--- 課題 1 ---
本文のうち、「感情が高ぶったり、気持ちがコ」から始まって「Q.1   今週は、だいたいどのレベルの脅威を感じていましたか?」で終わる部分を、一字も変えずに書き出すこと。
--- 課題 2 ---
本文によると、程よい制約があって生産的になるのは、どの脅威レベルのときか。
--- 課題 3 ---
脅威が高いときに発生する影響として本文に挙げられているものを、すべて列挙すること。

--- 本文 ---
● ● ● ●
行動科学者でコンサルタントののジェフ ニブ氏(Jeff Knibb、ニューロリーダーシップ研究所アジアパシフィック)のWebinarに参加しました。

コロナ禍で”難しい会話”が増えているとジェフさんは指摘します。
サービス業の従業員に対する顧客からの攻撃的な会話が増加しているのもその現れだといいます。

リハビリテーション中

ジェフさんは、現状(2022年10月)を次のように捉えています。

  • パンデミックのショックから、今はまだリハビリテーションの段階。

  • ストレスから小さなつまづきも、超えるのが難しい人が多い。

  • 隔離されているため、社会性が萎縮している。

科学的に分かっていること

感情は隠しても無くならない

脳の働きで分かっている事を紹介します。

一つめは、一般的に仕事には感情はもちこまないように、と言われていますが、リサーチ結果は、感情は隠してもどこかに消えたりしないことが分かっています。


シーソーで働く脳

二つめは、認知力や感情を司る、前頭葉と大脳辺縁系(リンビックシステム)は、シーソーで働きます。脅威が高いと、認知能力が下がります。

脅威 と 認知力

脅威を感じていると、話しかけられたても理解することが出来なくなります。


"難しい"ときは、脅威が高いとき

脅威度合いをラベリング

感情が高ぶったり、気持ちがコントロール出来ない時は、会話をするのが難しくなります。また、前向きに事態を捉える事も難しいです。

そんな時、脅威がある度合いを測ることで現状を理解することができます。

脅威レベル

ここで面白いのは、脅威レベル1の程よい制約があると生産的になるということです。

脅威レベル確認チェック

皆さん、いま、どの位の脅威レベルですか?

Q.1   今週は、だいたいどのレベルの脅威を感じていましたか?
Q2. それは、思考力や問題解決力にどのような影響がありましたか?

脅威が高い時、こうなる

次のような影響が発生します。

  • 思考力が低下する

  • 自己制御力が弱まる

  • 自分にとってよい選択肢を選べなくなる(自滅的)

  • より防御的になる


断ち切りたい、脅威増加サイクル

さらに、脅威を感じると、より脅威が高まるように出来ています。
● ● ● ●
--- 元データ ---

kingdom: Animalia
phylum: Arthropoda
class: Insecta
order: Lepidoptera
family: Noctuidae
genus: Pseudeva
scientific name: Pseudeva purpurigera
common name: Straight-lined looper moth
● ● ● ●
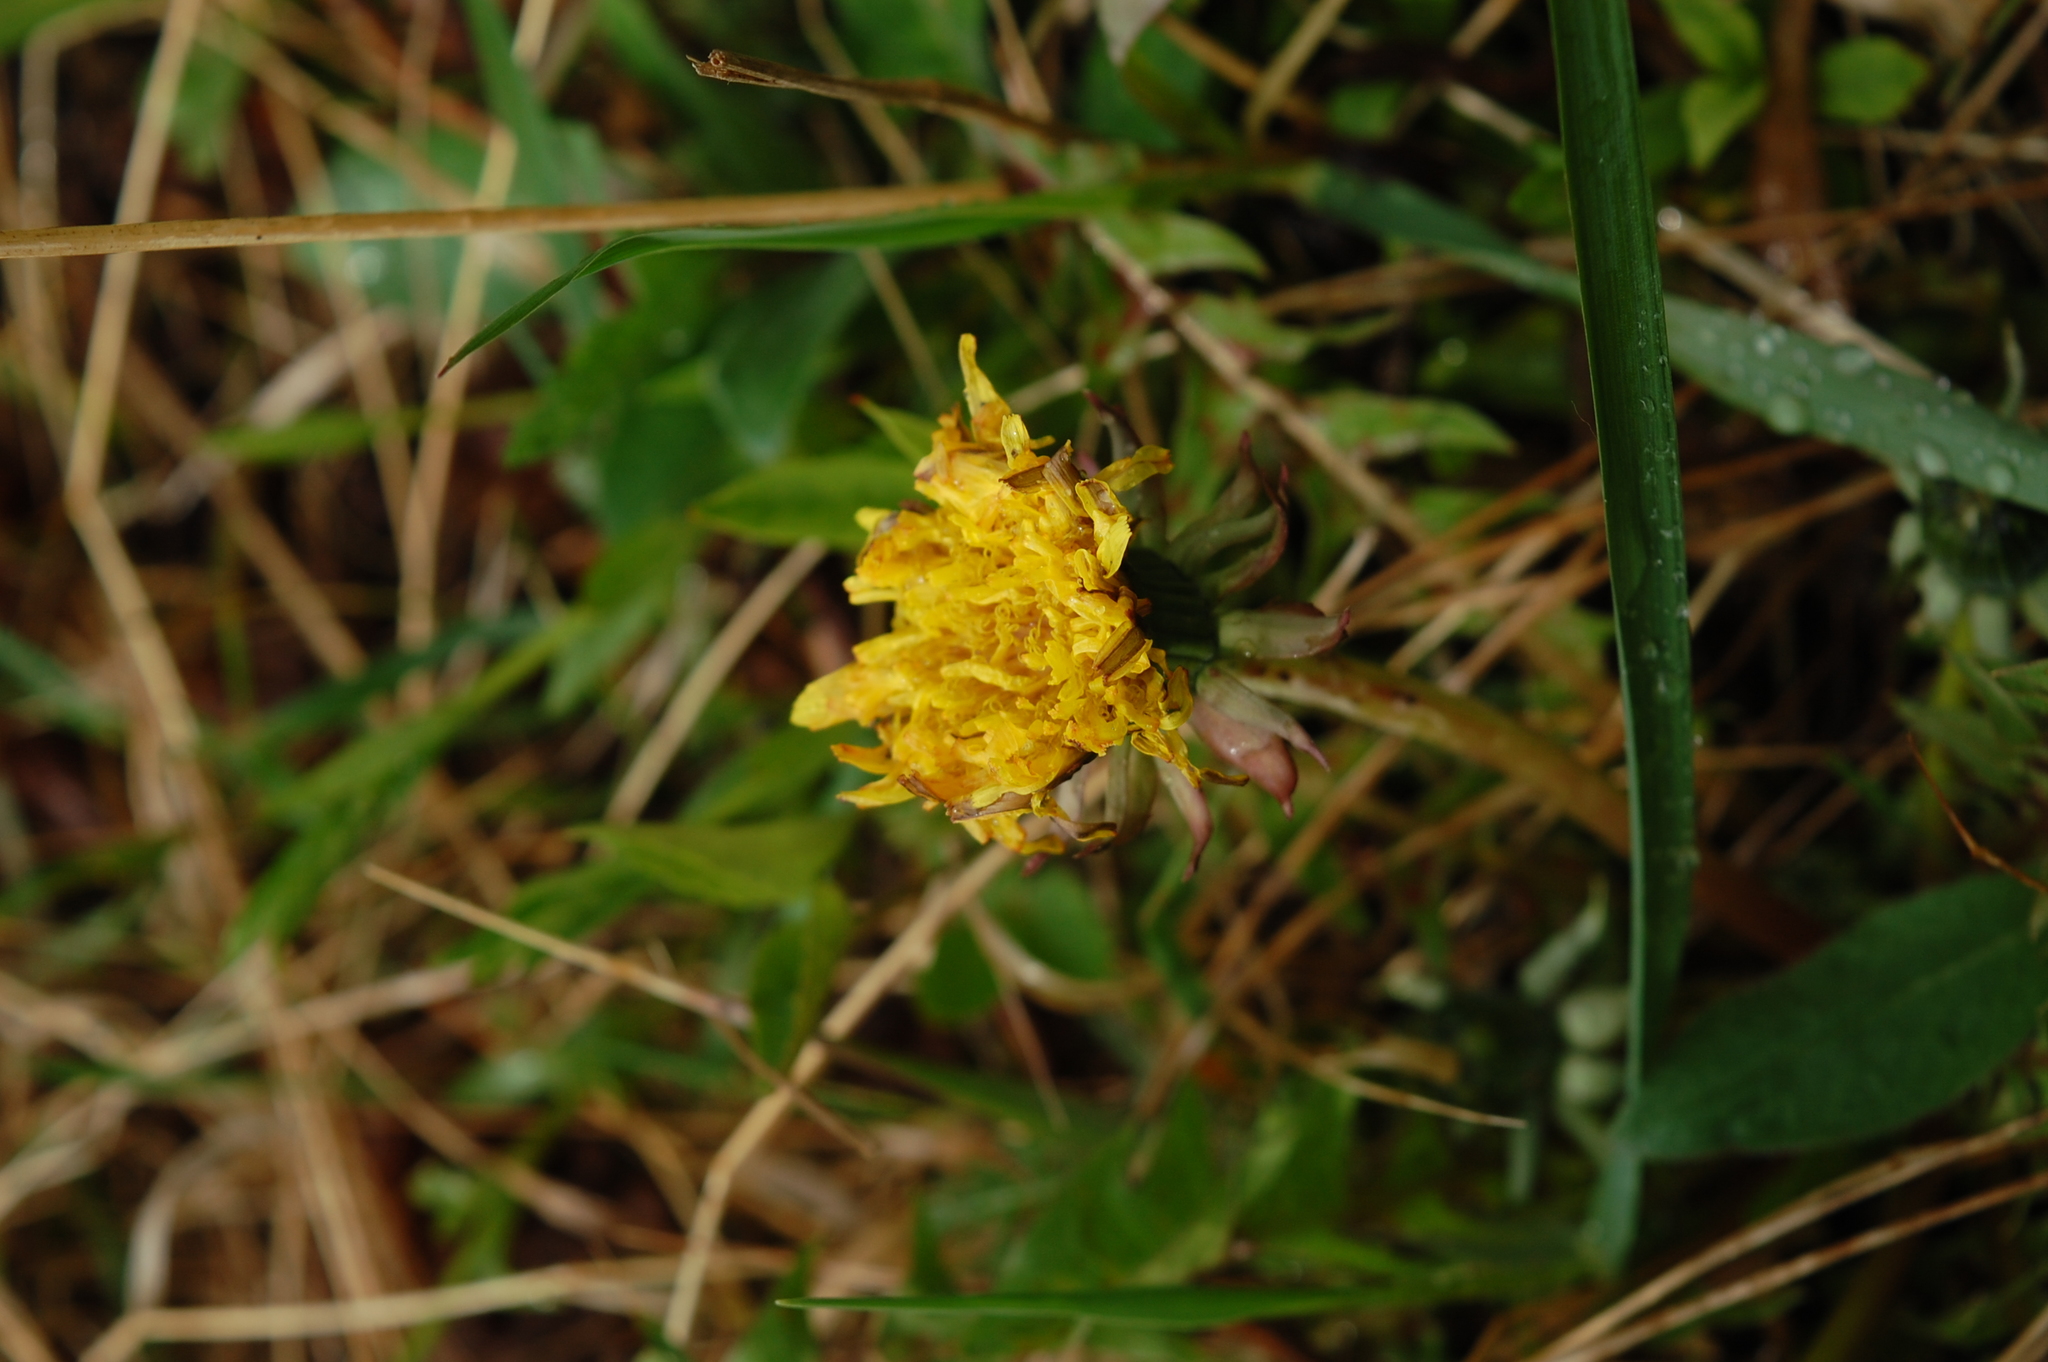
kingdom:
● ● ● ●
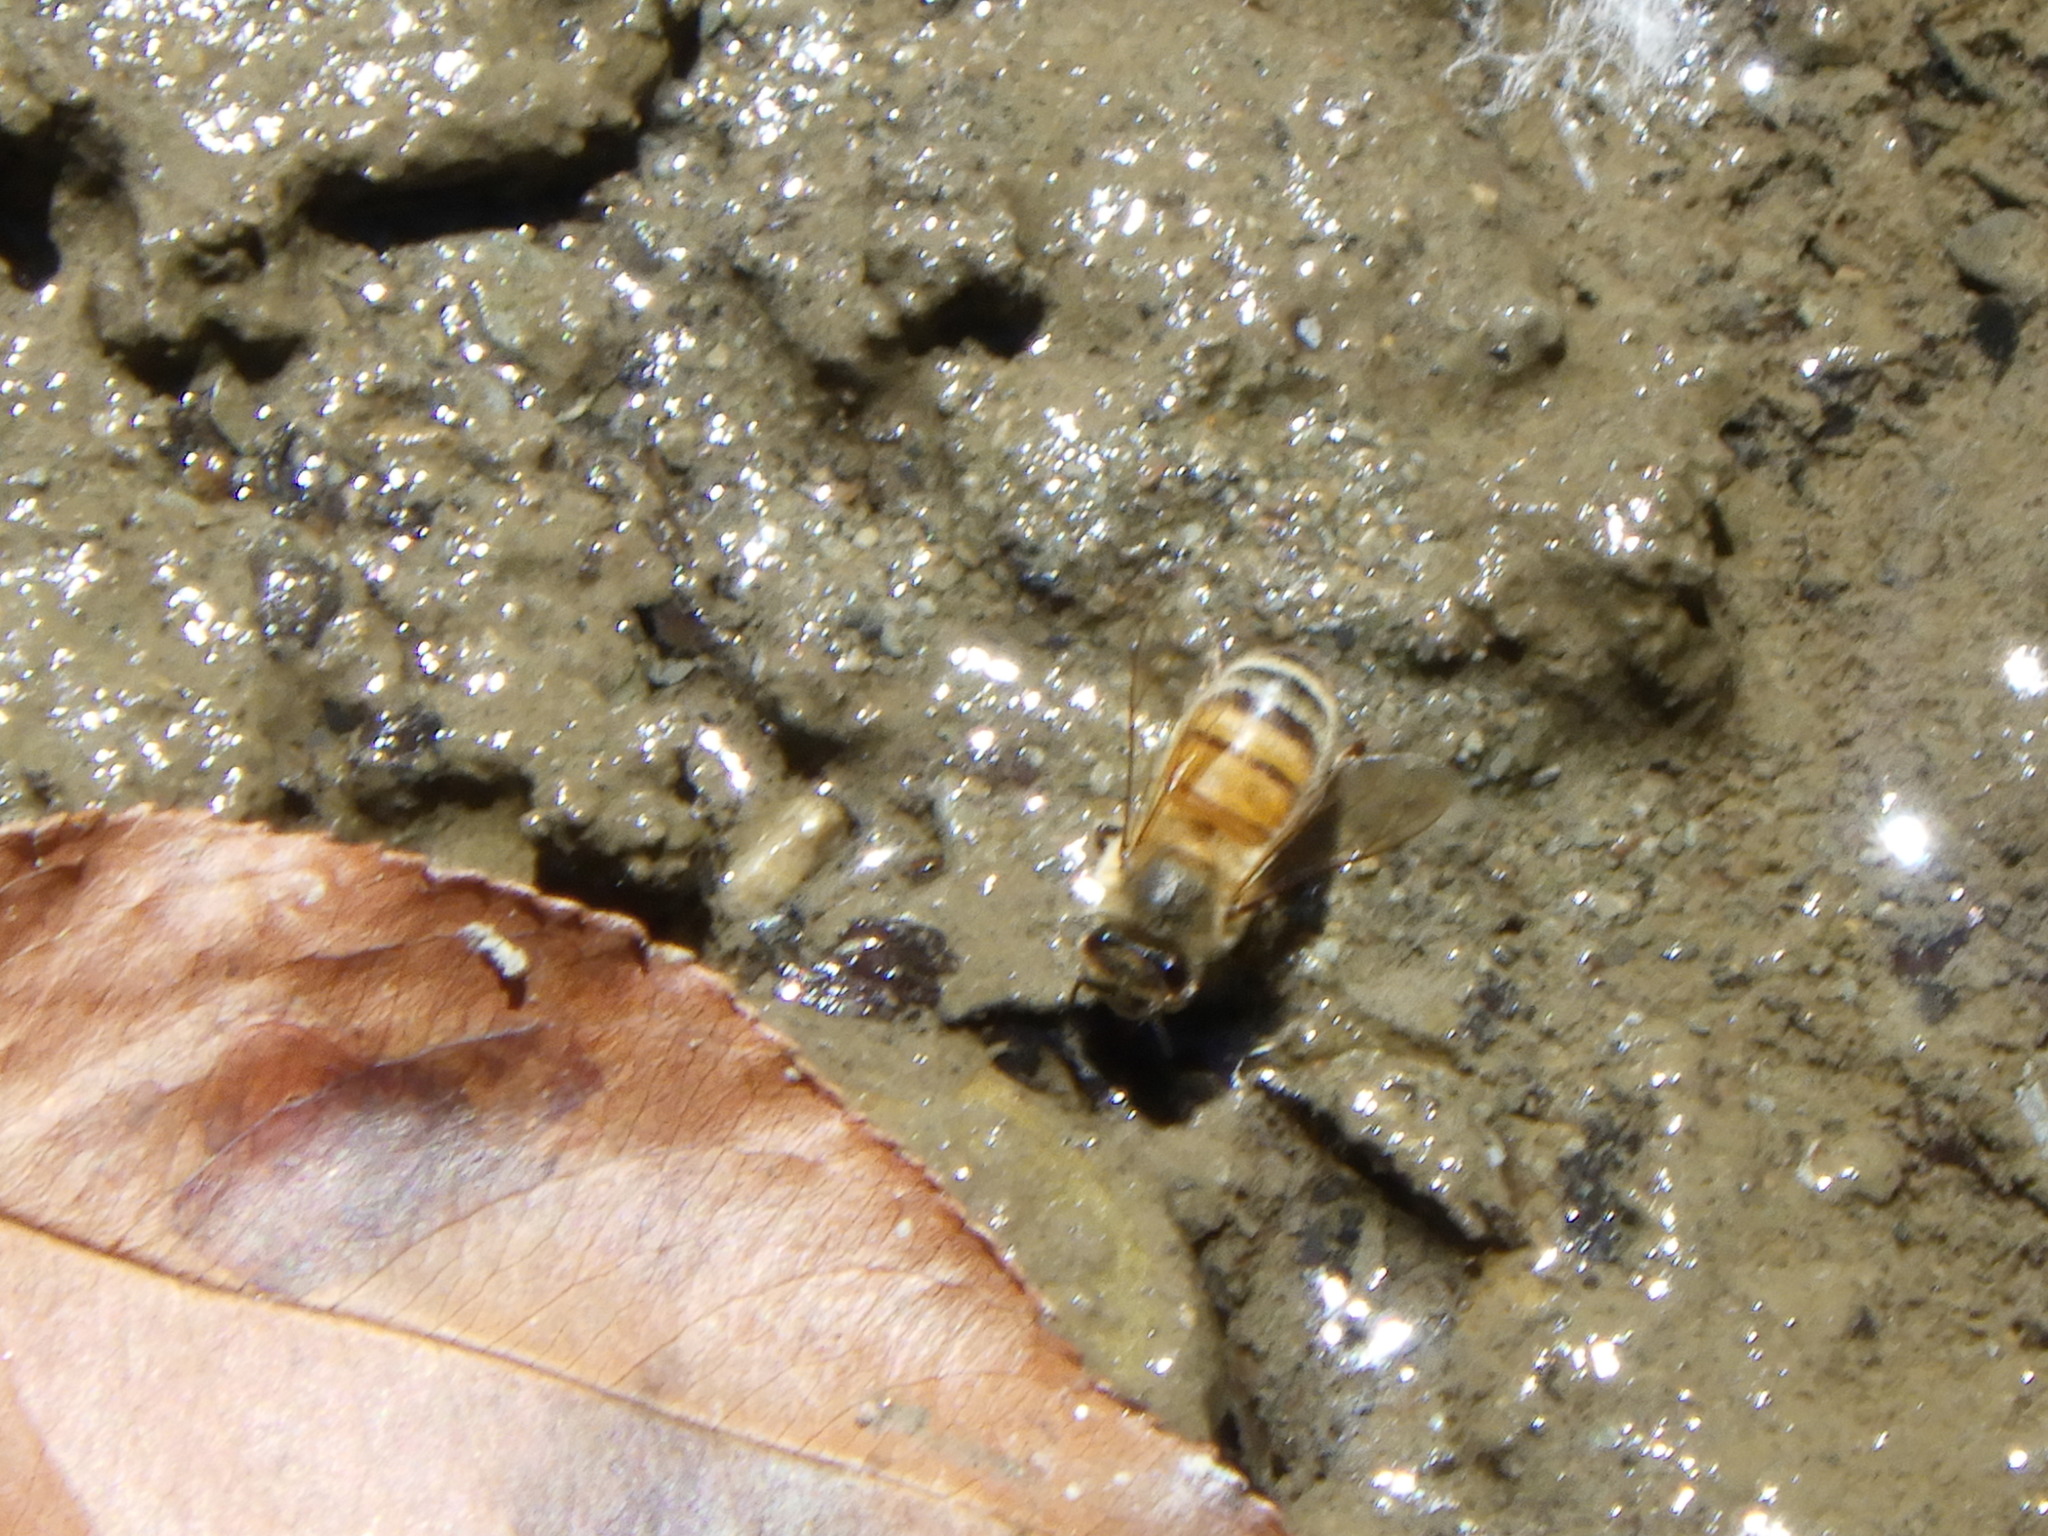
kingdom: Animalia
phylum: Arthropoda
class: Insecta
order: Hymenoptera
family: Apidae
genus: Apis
● ● ● ●
--- 解答 1 ---
感情が高ぶったり、気持ちがコントロール出来ない時は、会話をするのが難しくなります。また、前向きに事態を捉える事も難しいです。

そんな時、脅威がある度合いを測ることで現状を理解することができます。

脅威レベル

ここで面白いのは、脅威レベル1の程よい制約があると生産的になるということです。

脅威レベル確認チェック

皆さん、いま、どの位の脅威レベルですか?

Q.1   今週は、だいたいどのレベルの脅威を感じていましたか?

--- 解答 2 ---
脅威レベル1のとき。

--- 解答 3 ---
- 思考力が低下する
- 自己制御力が弱まる
- 自分にとってよい選択肢を選べなくなる(自滅的)
- より防御的になる